A comparative study on effect of curing temperature on the properties of silica fume concrete
Loading...
Date
2025
Journal Title
Journal ISSN
Volume Title
Publisher
UMT. Lahore
Abstract
This thesis investigates the influence of curing temperature on the mechanical and physical
properties of concrete incorporating silica fume as a partial cement replacement. Silica fume,
known for its pozzolanic reactivity and ability to enhance concrete strength and durability, was
evaluated under various curing conditions including ambient curing, steam curing, and water
curing. The experimental findings of this study demonstrate that incorporating silica fume as a
partial replacement of cement significantly influences the strength development and
workability of concrete. It was observed that higher dosages of silica fume negatively affect
workability due to increased water demand, attributed to its high fineness and surface area.
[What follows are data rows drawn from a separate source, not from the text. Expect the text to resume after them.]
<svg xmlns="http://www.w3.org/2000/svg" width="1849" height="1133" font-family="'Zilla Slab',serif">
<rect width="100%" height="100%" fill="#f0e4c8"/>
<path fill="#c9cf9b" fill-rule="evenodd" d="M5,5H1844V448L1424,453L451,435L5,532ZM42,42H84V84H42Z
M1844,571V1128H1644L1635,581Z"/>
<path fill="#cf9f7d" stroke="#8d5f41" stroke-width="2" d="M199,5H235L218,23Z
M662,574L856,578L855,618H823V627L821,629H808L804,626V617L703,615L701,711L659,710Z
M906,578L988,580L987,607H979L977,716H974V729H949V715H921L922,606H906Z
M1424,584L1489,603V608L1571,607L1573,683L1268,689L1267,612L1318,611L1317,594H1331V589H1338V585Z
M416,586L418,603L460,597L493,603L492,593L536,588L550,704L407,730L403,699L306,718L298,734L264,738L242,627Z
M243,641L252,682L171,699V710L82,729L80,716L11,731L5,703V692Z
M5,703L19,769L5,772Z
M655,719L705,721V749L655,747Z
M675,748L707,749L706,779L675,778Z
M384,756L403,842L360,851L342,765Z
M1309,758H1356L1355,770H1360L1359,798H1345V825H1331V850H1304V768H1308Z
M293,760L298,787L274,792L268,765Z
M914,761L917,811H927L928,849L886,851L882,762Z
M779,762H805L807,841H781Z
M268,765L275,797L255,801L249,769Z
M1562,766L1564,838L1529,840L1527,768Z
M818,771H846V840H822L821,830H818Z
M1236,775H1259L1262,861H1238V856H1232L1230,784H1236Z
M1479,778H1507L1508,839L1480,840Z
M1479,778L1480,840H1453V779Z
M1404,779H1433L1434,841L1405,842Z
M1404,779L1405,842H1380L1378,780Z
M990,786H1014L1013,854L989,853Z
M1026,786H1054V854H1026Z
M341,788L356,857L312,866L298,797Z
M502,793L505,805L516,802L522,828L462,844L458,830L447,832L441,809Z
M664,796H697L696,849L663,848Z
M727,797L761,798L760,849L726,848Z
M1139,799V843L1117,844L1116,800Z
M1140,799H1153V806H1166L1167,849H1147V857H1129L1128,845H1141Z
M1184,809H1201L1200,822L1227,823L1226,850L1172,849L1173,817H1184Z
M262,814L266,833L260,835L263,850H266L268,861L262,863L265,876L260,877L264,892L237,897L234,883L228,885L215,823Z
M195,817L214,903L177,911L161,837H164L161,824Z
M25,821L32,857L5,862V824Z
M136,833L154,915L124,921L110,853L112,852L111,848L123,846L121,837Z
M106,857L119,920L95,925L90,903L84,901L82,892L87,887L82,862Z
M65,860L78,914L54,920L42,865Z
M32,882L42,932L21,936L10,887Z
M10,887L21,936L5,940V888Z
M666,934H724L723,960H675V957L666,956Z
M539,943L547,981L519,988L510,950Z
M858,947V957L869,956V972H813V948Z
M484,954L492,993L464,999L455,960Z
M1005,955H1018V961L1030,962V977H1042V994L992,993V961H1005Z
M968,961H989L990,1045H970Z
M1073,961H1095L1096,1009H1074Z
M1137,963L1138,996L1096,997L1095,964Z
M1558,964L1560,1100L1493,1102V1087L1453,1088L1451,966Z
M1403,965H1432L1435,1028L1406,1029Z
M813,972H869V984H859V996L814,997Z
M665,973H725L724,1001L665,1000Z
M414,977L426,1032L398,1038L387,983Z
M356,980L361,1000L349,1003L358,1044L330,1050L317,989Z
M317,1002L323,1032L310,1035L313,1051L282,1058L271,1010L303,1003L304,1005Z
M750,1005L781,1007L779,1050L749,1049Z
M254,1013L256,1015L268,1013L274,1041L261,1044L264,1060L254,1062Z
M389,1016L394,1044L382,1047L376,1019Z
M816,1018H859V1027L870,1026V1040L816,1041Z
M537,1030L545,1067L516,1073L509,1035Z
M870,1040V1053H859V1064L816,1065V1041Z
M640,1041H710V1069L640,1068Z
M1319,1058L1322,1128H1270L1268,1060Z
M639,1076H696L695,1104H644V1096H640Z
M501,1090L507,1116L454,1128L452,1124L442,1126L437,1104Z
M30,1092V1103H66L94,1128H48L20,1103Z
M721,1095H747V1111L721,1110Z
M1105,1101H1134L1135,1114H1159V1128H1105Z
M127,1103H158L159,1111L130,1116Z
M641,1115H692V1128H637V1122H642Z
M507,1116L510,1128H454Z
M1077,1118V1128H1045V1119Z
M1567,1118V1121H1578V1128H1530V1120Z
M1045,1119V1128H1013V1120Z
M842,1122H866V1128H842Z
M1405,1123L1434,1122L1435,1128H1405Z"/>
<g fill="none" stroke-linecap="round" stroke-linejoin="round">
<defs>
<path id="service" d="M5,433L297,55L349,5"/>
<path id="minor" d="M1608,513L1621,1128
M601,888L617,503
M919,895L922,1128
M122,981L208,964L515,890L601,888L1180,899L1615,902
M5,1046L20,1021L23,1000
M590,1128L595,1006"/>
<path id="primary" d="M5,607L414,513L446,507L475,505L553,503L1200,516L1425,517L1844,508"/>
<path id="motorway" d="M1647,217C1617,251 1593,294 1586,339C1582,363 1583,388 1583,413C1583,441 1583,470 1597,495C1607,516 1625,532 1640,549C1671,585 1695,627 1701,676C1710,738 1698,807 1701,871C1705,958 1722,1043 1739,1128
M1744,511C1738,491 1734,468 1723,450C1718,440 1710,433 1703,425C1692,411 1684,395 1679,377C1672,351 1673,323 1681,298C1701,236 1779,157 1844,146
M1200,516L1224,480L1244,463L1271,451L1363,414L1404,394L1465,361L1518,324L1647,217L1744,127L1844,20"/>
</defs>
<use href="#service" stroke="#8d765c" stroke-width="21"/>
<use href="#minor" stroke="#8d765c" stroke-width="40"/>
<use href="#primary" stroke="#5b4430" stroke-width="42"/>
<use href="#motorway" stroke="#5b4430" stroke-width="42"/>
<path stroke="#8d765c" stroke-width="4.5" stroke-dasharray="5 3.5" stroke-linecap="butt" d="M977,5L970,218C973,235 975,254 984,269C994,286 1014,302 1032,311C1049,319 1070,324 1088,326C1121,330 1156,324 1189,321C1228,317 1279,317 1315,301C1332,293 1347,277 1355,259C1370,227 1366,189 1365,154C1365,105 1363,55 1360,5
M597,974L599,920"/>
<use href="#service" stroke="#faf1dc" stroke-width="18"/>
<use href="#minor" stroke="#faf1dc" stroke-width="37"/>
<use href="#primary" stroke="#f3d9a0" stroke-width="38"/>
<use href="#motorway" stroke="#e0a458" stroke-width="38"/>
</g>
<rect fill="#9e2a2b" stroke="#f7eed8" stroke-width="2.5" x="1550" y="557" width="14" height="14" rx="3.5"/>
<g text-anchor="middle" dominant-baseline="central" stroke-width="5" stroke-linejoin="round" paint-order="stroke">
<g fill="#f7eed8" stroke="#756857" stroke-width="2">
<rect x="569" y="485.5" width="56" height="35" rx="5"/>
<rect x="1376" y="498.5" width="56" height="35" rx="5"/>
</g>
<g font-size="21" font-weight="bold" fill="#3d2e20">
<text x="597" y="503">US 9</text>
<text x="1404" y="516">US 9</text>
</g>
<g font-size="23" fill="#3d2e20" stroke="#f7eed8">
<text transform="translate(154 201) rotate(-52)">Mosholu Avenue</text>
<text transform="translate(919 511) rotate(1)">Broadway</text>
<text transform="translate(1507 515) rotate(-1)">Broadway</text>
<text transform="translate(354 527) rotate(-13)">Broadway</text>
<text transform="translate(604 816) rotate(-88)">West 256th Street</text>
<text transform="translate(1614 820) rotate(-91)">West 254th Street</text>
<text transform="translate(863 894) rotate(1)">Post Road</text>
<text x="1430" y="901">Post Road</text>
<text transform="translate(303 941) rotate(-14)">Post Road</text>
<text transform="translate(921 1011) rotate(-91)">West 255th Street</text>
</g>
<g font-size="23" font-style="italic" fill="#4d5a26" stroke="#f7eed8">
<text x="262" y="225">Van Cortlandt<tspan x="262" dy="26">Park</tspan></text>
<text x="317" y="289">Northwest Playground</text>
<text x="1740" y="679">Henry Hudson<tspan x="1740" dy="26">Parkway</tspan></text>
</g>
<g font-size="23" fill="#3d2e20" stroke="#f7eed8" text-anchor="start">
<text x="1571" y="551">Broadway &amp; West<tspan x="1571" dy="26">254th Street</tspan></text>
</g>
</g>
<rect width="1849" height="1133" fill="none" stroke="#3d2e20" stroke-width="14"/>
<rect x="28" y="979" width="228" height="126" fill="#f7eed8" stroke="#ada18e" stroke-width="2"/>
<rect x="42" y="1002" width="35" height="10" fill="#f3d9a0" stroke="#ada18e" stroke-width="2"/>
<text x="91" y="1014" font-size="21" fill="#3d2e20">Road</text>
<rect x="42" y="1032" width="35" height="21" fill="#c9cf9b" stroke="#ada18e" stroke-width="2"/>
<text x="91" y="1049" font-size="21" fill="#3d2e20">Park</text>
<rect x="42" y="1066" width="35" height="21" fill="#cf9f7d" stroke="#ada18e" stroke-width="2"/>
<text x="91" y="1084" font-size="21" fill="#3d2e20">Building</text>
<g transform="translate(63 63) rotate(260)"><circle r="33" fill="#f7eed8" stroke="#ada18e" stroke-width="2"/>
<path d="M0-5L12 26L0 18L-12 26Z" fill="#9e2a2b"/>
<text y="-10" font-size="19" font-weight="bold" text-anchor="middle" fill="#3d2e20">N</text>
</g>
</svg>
However, replacement levels between 5% and 15% yielded the most favorable results, offering
an optimal balance between workability and compressive strength.
At early ages (3 days), concrete mixes within this replacement range showed improved strength
development, indicating the initiation of the pozzolanic reaction. This trend is consistent with
previously published literature and confirms that silica fume enhances early-age performance
without compromising fresh properties when used in moderate quantities. Moreover, the
strength of concrete continued to increase at 28 days, as the pozzolanic reaction became more
pronounced over time, contributing to a denser microstructure and higher compressive strength.
Additionally, curing at elevated temperatures (such as 37°C) was found to accelerate the rate
of hydration and pozzolanic activity, resulting in higher early-age strength compared to curing
at ambient or lower temperatures.
Overall, the study concludes that 5–15% silica fume replacement, combined with proper
temperature-controlled curing conditions, can significantly enhance the mechanical properties
of concrete, especially in strength development, while maintaining acceptable workability.